◆ What this task involves
The reply should be the records repeated exactly, without any images.

....................

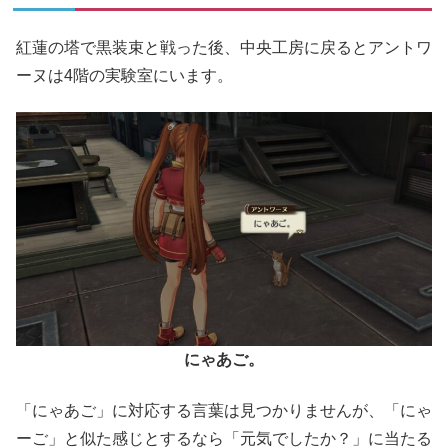
紅蓮の塔で黒装束と戦った後、中央工房に戻るとアントワ
ーヌは4階の実験室にいます。
にゃあご。
「にゃあご」に対応する言葉は見つかりませんが、「にゃ
ーご」と似た感じとするなら「元気でしたか？」に当たる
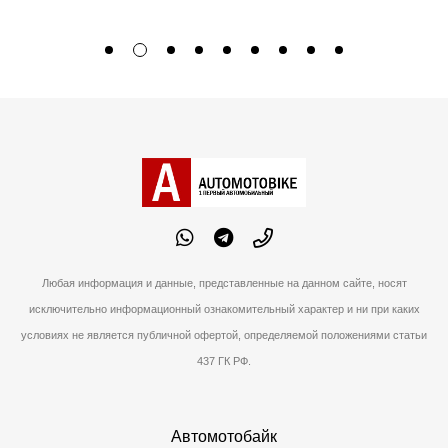
Любая информация и данные, представленные на данном сайте, носят
исключительно информационный ознакомительный характер и ни при каких
условиях не является публичной офертой, определяемой положениями статьи
437 ГК РФ.
Автомотобайк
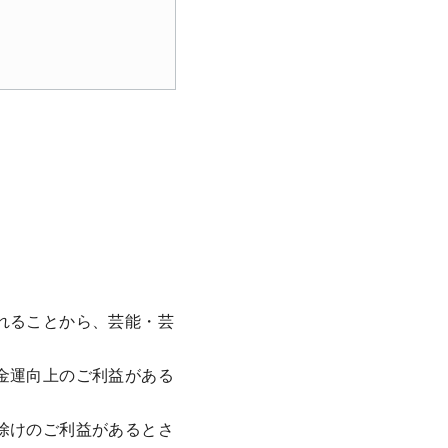
れることから、芸能・芸
金運向上のご利益がある
除けのご利益があるとさ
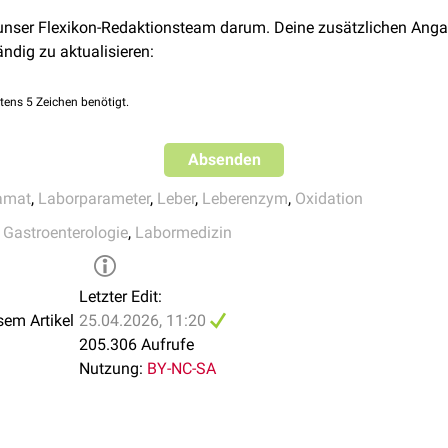
 NH
⇌ L-Glutamat + NAD
+ H
O
+
4
2
 unser Flexikon-Redaktionsteam darum. Deine zusätzlichen Anga
ie
Absorptionsabnahme
des NADH wird bei 334, 340 oder 366
n
ändig zu aktualisieren:
tens 5 Zeichen benötigt.
de die Farbreaktion bei 25°C gemessen. Dafür galten folgende 
Absenden
amat
,
Laborparameter
,
Leber
,
Leberenzym
,
Oxidation
,
Gastroenterologie
,
Labormedizin
6 U/l
,3 U/l
 3,5 U/l
Letzter Edit:
s 2,8 U/l
sem Artikel
25.04.2026, 11:20
 bis 2,6 U/l
205.306 Aufrufe
r: bis 3,2 U/l
Nutzung:
BY-NC-SA
 bezieht sich auf die Messung der Farbreaktion bei 37°C:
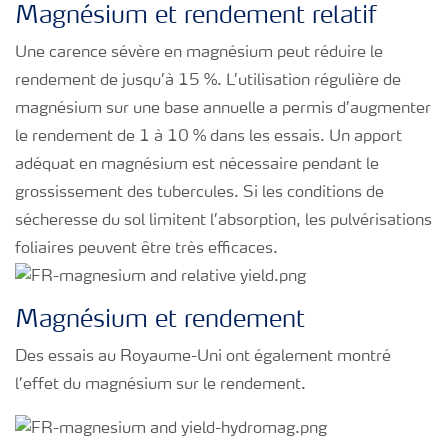
Magnésium et rendement relatif
Une carence sévère en magnésium peut réduire le
rendement de jusqu’à 15 %. L’utilisation régulière de
magnésium sur une base annuelle a permis d’augmenter
le rendement de 1 à 10 % dans les essais. Un apport
adéquat en magnésium est nécessaire pendant le
grossissement des tubercules. Si les conditions de
sécheresse du sol limitent l’absorption, les pulvérisations
foliaires peuvent être très efficaces.
Magnésium et rendement
Des essais au Royaume-Uni ont également montré
l’effet du magnésium sur le rendement.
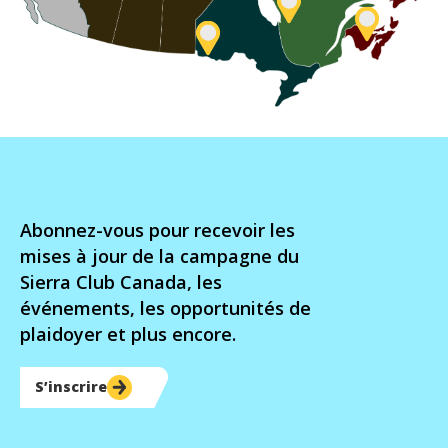
Québec
Atlantiqu
Ontario
Abonnez-vous pour recevoir les
mises à jour de la campagne du
Sierra Club Canada, les
événements, les opportunités de
plaidoyer et plus encore.
S’inscrire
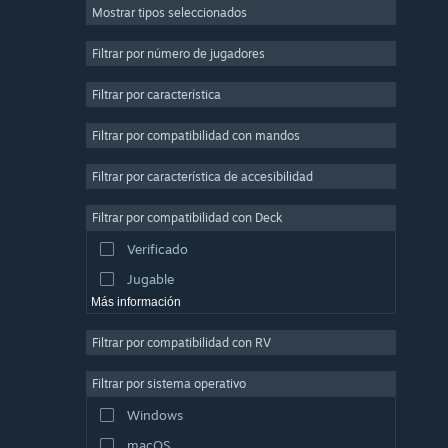
Mostrar tipos seleccionados
Multijugador masivo
Indie
Filtrar por número de jugadores
Acceso anticipado
Filtrar por característica
Casuales
Filtrar por compatibilidad con mandos
Simulación
Carreras
Filtrar por característica de accesibilidad
Deportes
Filtrar por compatibilidad con Deck
Producción de vídeo
Verificado
Edición fotográfica
Jugable
Más información
Filtrar por compatibilidad con RV
Filtrar por sistema operativo
Windows
macOS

....................

◆ Exercise result
紅蓮の塔で黒装束と戦った後、中央工房に戻るとアントワ
ーヌは4階の実験室にいます。
にゃあご。
「にゃあご」に対応する言葉は見つかりませんが、「にゃ
ーご」と似た感じとするなら「元気でしたか？」に当たる
Любая информация и данные, представленные на данном сайте, носят
исключительно информационный ознакомительный характер и ни при каких
условиях не является публичной офертой, определяемой положениями статьи
437 ГК РФ.
Автомотобайк
れることから、芸能・芸
金運向上のご利益がある
除けのご利益があるとさ
 NH
⇌ L-Glutamat + NAD
+ H
O
+
4
2
 unser Flexikon-Redaktionsteam darum. Deine zusätzlichen Anga
ie
Absorptionsabnahme
des NADH wird bei 334, 340 oder 366
n
ändig zu aktualisieren:
tens 5 Zeichen benötigt.
de die Farbreaktion bei 25°C gemessen. Dafür galten folgende 
Absenden
amat
,
Laborparameter
,
Leber
,
Leberenzym
,
Oxidation
,
Gastroenterologie
,
Labormedizin
6 U/l
,3 U/l
 3,5 U/l
Letzter Edit:
s 2,8 U/l
sem Artikel
25.04.2026, 11:20
 bis 2,6 U/l
205.306 Aufrufe
r: bis 3,2 U/l
Nutzung:
BY-NC-SA
 bezieht sich auf die Messung der Farbreaktion bei 37°C:
Magnésium et rendement relatif
Une carence sévère en magnésium peut réduire le
rendement de jusqu’à 15 %. L’utilisation régulière de
magnésium sur une base annuelle a permis d’augmenter
le rendement de 1 à 10 % dans les essais. Un apport
adéquat en magnésium est nécessaire pendant le
grossissement des tubercules. Si les conditions de
sécheresse du sol limitent l’absorption, les pulvérisations
foliaires peuvent être très efficaces.
Magnésium et rendement
Des essais au Royaume-Uni ont également montré
l’effet du magnésium sur le rendement.
Québec
Atlantiqu
Ontario
Abonnez-vous pour recevoir les
mises à jour de la campagne du
Sierra Club Canada, les
événements, les opportunités de
plaidoyer et plus encore.
S’inscrire
Mostrar tipos seleccionados
Multijugador masivo
Indie
Filtrar por número de jugadores
Acceso anticipado
Filtrar por característica
Casuales
Filtrar por compatibilidad con mandos
Simulación
Carreras
Filtrar por característica de accesibilidad
Deportes
Filtrar por compatibilidad con Deck
Producción de vídeo
Verificado
Edición fotográfica
Jugable
Más información
Filtrar por compatibilidad con RV
Filtrar por sistema operativo
Windows
macOS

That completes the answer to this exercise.